Is this a good approach? Is there a more efficient way to do it (without having to trade code readability for efficiency) ?
for root, dirs, files in os.walk(path, topdown=False):
for name in files:
if re.match(r'.*\.mp3', name):
yield os.path.join(root, name) # returns the path of the .mp3 file
EDIT: Conclusion:
If you ignore recursion, the fastest way to do it is by using the glob
module. If you want recursion, switching from re.match()
to using slices makes it few milliseconds faster.
A Python-based recursive directory walker should definitely include os.walk
, that is the right choice. However, I would check for the extension using os.path.splitext()

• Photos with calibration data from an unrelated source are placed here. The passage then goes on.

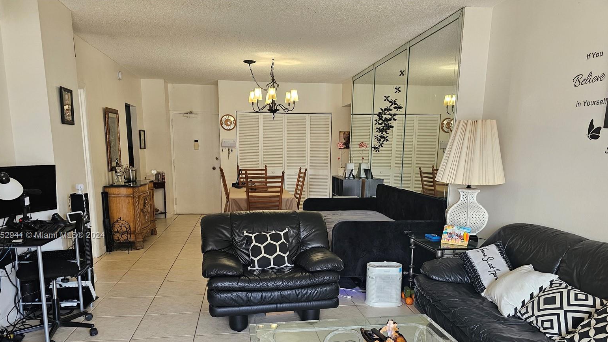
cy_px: 236
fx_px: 419
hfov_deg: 71.9
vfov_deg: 43.6
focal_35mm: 26
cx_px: 294
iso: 160
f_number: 1.7
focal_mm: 6.3
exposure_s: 1/120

instead of using regex. return
is not what you want here I guess, it terminates the iteration when hitting the first mp3 file. Replace it with yield
. This creates a generator function. Call it from the outside, and you can easily iterate through all mp3 files in your directory tree.
A working solution, test.py
:
import os
def mp3gen():
for root, dirs, files in os.walk('.'):
for filename in files:
if os.path.splitext(filename)[1] == ".mp3":
yield os.path.join(root, filename)
for mp3file in mp3gen():
print mp3file
Test:
$ mkdir testenv
$ cd testenv
$ mkdir subdir
$ touch test.mp3
$ touch subdir/test2.mp3
$ touch foo.mp4
$ python test.py
./test.mp3
./subdir/test2.mp3
By the way, whatever you do, it is unlikely that the performance of this iteration is the bottleneck in your workflow. If it is, I would actually use the find
utility using find . -name "*.mp3"
, and then pipe its output to your Python script, then read the items from stdin using for line in sys.stdin
.